En ese sentido, moverse es una de las herramientas más accesibles para cuidar la salud. Caminar, andar en bicicleta, bailar, nadar, hacer gimnasia, practicar un deporte, trabajar en el jardín o realizar determinadas tareas del hogar son formas de actividad física. No hace falta ser deportista ni entrenar muchas horas para comenzar a incorporar movimiento a la vida cotidiana.
La actividad física regular contribuye a prevenir y controlar enfermedades no transmisibles, entre ellas las enfermedades cardiovasculares, y también puede ayudar a controlar la presión arterial, mantener un peso saludable y mejorar el bienestar general. El Ministerio de Salud de la Nación incluye dentro de la actividad física tanto el ejercicio y el deporte como los movimientos realizados durante los desplazamientos, el trabajo y las tareas domésticas.
Un corazón que también necesita movimiento
El corazón funciona como una bomba que impulsa la sangre hacia todo el organismo. Para hacerlo necesita un sistema circulatorio saludable y un organismo capaz de utilizar adecuadamente el oxígeno y la energía.

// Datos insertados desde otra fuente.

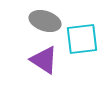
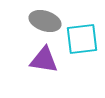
purple triangle: rotated 24 degrees counterclockwise
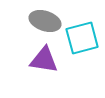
cyan square: moved 1 px up; rotated 8 degrees counterclockwise
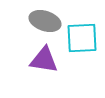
cyan square: rotated 12 degrees clockwise
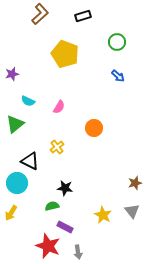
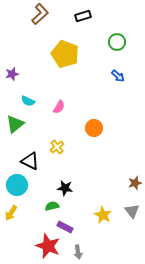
cyan circle: moved 2 px down
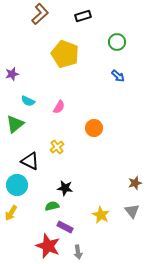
yellow star: moved 2 px left
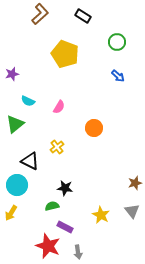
black rectangle: rotated 49 degrees clockwise
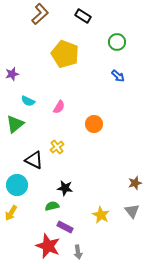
orange circle: moved 4 px up
black triangle: moved 4 px right, 1 px up
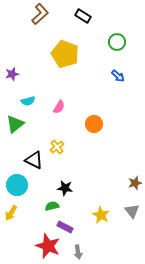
cyan semicircle: rotated 40 degrees counterclockwise
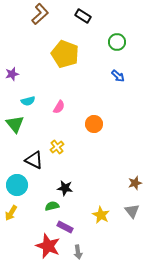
green triangle: rotated 30 degrees counterclockwise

Cuando realizamos actividad física, el corazón aumenta su trabajo para responder a las necesidades del cuerpo. Con la práctica regular, se producen adaptaciones que favorecen la capacidad cardiorrespiratoria. Además, mantenerse físicamente activo ayuda a disminuir algunos factores asociados al riesgo cardiovascular, como la hipertensión arterial y la inactividad física.

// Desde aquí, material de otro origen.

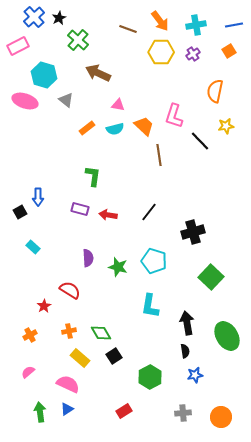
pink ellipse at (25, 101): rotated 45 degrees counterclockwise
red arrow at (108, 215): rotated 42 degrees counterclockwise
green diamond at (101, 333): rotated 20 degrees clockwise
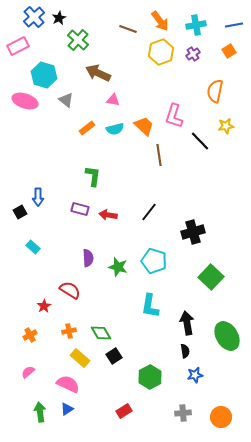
yellow hexagon at (161, 52): rotated 20 degrees counterclockwise
pink triangle at (118, 105): moved 5 px left, 5 px up
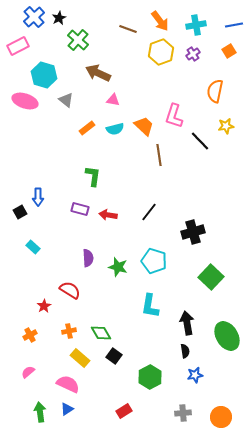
black square at (114, 356): rotated 21 degrees counterclockwise
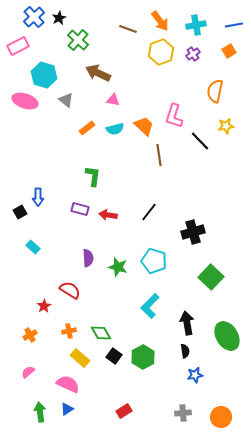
cyan L-shape at (150, 306): rotated 35 degrees clockwise
green hexagon at (150, 377): moved 7 px left, 20 px up
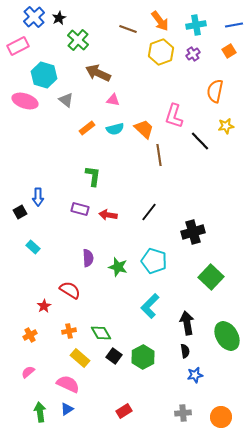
orange trapezoid at (144, 126): moved 3 px down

Las enfermedades cardiovasculares constituyen uno de los principales problemas de salud en América Latina y el Caribe. En la Región de las Américas continúan siendo la principal causa de muerte y representan también una importante causa de discapacidad. La hipertensión arterial, el tabaquismo, la alimentación poco saludable, la inactividad física y otros factores pueden aumentar el riesgo cardiovascular.
Por eso, promover el movimiento no debería entenderse solamente como una decisión individual. También es una cuestión de salud pública: las personas necesitan contar con espacios seguros, accesibles y cercanos para caminar, trasladarse, recrearse y realizar actividades físicas.